I love baseball just like you do though it is likely we love different things about it. I loved the game that my dad always helped coach when I was a little boy. I love the game I got to play with my brother who was always so much better than me. I loved the game where I got to watch my team play on TV every single night and hey we were always really good and for a front running little boy that was pretty neat. I love the game that Skip Caray talked to me about and made seem so special. I got in my first twitter beef with some dumb kid named Arnold in 1996 as we played with Teenage Mutant Ninja Turtles toys. He knew his Yankees were gonna win the World Series. He was an idiot of course. The Braves won last year. They were going to win this year. They were going to win every year.

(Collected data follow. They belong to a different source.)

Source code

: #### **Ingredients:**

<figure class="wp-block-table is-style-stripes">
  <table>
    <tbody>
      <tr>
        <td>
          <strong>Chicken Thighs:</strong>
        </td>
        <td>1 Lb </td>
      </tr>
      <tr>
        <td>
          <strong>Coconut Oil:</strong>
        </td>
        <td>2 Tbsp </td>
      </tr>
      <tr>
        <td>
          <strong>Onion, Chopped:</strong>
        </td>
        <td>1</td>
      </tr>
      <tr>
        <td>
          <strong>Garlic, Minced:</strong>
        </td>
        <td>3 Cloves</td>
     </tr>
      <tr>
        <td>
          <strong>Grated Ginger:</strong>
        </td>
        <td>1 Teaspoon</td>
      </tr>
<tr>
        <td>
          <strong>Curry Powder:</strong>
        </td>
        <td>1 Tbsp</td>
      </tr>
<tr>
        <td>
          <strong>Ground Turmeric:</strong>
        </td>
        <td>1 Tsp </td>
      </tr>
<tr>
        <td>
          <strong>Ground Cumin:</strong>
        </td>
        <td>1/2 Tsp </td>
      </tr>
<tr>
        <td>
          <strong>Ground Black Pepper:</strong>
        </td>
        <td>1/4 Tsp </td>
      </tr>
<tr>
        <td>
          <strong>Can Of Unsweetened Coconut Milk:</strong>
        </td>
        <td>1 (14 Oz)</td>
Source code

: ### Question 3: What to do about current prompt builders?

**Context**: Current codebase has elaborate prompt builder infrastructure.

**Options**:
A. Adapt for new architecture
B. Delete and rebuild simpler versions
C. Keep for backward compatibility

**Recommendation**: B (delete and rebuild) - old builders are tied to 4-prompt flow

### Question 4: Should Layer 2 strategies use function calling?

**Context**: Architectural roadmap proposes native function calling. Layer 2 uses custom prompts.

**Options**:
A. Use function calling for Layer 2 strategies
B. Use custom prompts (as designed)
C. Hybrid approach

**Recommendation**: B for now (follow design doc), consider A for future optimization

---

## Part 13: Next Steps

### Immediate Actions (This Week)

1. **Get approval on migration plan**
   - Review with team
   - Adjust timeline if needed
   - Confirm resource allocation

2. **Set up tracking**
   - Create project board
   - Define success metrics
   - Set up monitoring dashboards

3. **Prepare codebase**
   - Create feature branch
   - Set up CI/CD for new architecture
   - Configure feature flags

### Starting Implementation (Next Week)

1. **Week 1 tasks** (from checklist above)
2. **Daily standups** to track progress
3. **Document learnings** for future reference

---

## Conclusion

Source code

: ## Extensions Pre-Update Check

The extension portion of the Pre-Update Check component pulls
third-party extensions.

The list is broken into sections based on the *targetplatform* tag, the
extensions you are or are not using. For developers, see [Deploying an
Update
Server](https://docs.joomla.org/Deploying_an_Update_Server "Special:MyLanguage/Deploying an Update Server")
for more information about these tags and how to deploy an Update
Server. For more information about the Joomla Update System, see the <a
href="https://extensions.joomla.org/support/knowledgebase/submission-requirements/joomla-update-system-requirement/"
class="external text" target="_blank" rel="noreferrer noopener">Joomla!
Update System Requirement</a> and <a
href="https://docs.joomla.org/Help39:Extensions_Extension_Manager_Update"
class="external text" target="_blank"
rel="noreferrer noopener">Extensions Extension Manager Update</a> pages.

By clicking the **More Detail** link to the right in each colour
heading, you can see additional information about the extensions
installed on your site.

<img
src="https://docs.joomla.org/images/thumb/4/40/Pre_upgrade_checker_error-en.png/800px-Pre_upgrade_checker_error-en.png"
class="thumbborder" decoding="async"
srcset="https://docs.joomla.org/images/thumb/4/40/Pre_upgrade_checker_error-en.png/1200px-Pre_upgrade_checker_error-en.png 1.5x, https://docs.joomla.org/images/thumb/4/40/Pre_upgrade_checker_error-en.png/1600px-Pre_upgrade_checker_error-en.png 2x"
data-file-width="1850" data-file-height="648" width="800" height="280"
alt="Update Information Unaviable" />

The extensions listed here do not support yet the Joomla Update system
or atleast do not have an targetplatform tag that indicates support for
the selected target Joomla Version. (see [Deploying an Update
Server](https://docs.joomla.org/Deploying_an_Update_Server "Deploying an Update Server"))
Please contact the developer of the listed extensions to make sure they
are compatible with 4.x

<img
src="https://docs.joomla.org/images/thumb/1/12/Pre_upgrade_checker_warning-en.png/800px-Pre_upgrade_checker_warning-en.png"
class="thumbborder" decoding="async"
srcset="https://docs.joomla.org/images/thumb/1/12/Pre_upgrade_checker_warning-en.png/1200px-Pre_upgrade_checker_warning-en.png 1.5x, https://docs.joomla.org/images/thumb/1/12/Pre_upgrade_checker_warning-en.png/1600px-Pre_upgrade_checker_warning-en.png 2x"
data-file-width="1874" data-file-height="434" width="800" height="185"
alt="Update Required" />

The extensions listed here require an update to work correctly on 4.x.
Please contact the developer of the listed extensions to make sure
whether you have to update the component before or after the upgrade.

And that wonderful October night that I remember as clear as I remember yesterday, Andruw Jones entered my life and he has never left. My first jersey was a Jeff Blauser jersey, but Andruw was the player of my childhood. My memories tell me he was the best and a lot of numbers say the same thing. You don’t have to love the game the same way I do but the little boy inside me will always be ready to argue with the idiots of this world who don’t recognize how great Andruw Jones was. He is a Hall of Famer and the Braves should retire his jersey tomorrow. I don’t know if these things will ever happen and I will always be angry on some level about them if they never do happen.
At the end of the day, it doesn’t really matter that much. Whether the fools who vote players to the Hall of Fame are smart enough to recognize Andruw doesn’t really matter. Whether the Atlanta Braves are ever able to properly recognize the greatness of a player they got to see up close for 11 years doesn’t really matter. What matters is that I can sit here at my computer and look at Andruw’s numbers and see how great he was. The endless highlights on Youtube are there for me to watch whenever the mood strikes. Twitter has allowed me access to an awesome community of people who understand who Andruw Jones was. Most importantly a little boy at Charlotte Latin School in Charlotte, North Carolina knows who Andruw Jones was. He doesn’t need a number on a wall in Turner Field to know who his favorite player is.
Andruw Jones was one of the greatest baseball players to ever live and he played his best years for my favorite team. Those are facts. Whether anyone else recognizes that doesn’t change those facts one bit.